1/09/2009

Your Friendly DGA Reminder; Whoever Wins Will Likely Win Oscar For Best Director
Speaking of an Oscar barometer, since the DGA began in 1948, only six times has the winner not aligned with the Oscar winner. And we're not going to bitch anymore about Fincher and 'The Boring Case of Benjamin Button,' but let it be known we'd rather see Sam Mendes (or anyone else for that matter) in this spot, and will, save for makeup and art direction, disagree with all noms it receives. It's just not that good people.

1968: Anthony Harvey won the DGA Award for The Lion in Winter while Carol Reed took home the Oscar for Oliver!

1972: Francis Ford Coppola received the DGA’s nod for The Godfather while the Academy selected Bob Fosse for Cabaret.

1985: Steven Spielberg received his first DGA Award for The Color Purple while the Oscar® went to Sydney Pollack for Out of Africa.

1995: Ron Howard was chosen by the DGA for his direction of Apollo 13 while Academy voters selected Mel Gibson for Braveheart.

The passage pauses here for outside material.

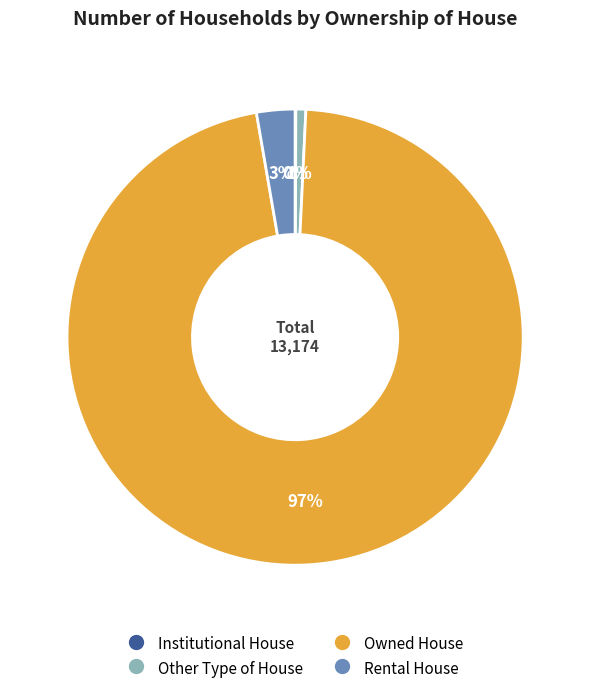

Which category has the biggest portion of the pie?

Owned House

2000: Ang Lee won the DGA Award for his direction of Crouching Tiger, Hidden Dragon while Steven Soderbergh won the Academy Award for Traffic.

2002: Rob Marshall won the DGA Award for Chicago while Roman Polanski received the Academy Award for The Pianist.
- Jonathan Helm

2 comments:

Anonymous said...

Don't you think you're being a little hard on a movie you semi-enjoyed (Ben Button)? I mean I understand your friends didn't like it, but it seems you're against it because others aren't at this point. Either that or your feelings on the film have changed heavily. Not saying you can't hate the film, I too know a lot of people that thought it was meh, but it just seems odd coming from you.

The Playlist said...

i didn't write this. Jonathan did, though i do agree with him. He was actually a bit harder on the film and i edited it a bit.